- Yönergeleriniz
Aşağıdaki öğelerden içinde "right" sözcüğü geçen satırları süzüp her birini olduğu gibi yazın. Büyük ve küçük harf farkı dikkate alınmalıdır.

- Alıntılanan öğeler
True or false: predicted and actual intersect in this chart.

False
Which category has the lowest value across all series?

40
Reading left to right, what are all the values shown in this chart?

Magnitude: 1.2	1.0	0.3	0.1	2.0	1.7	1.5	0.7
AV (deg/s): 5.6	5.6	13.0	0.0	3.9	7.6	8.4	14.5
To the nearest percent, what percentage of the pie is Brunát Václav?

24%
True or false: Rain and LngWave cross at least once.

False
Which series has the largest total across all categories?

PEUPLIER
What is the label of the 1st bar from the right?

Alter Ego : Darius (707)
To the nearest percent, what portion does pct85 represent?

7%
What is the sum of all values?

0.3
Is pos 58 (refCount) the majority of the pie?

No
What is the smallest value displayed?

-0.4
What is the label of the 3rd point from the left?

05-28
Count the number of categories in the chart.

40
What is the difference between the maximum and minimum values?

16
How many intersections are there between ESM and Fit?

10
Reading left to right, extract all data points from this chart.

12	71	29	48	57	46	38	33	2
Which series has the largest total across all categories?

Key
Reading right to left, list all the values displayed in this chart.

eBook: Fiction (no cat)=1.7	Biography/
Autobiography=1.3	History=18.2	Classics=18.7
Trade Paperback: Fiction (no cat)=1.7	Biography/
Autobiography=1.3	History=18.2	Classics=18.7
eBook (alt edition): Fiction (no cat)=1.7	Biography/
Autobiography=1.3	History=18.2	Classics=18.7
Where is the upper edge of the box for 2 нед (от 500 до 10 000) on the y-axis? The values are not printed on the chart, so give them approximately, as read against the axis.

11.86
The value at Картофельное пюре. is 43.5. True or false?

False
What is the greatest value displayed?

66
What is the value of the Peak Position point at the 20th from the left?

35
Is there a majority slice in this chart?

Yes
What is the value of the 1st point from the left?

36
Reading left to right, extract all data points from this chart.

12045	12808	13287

- Yanıt alanı
Reading left to right, what are all the values shown in this chart?
What is the label of the 1st bar from the right?
Reading left to right, extract all data points from this chart.
Reading right to left, list all the values displayed in this chart.
Reading left to right, extract all data points from this chart.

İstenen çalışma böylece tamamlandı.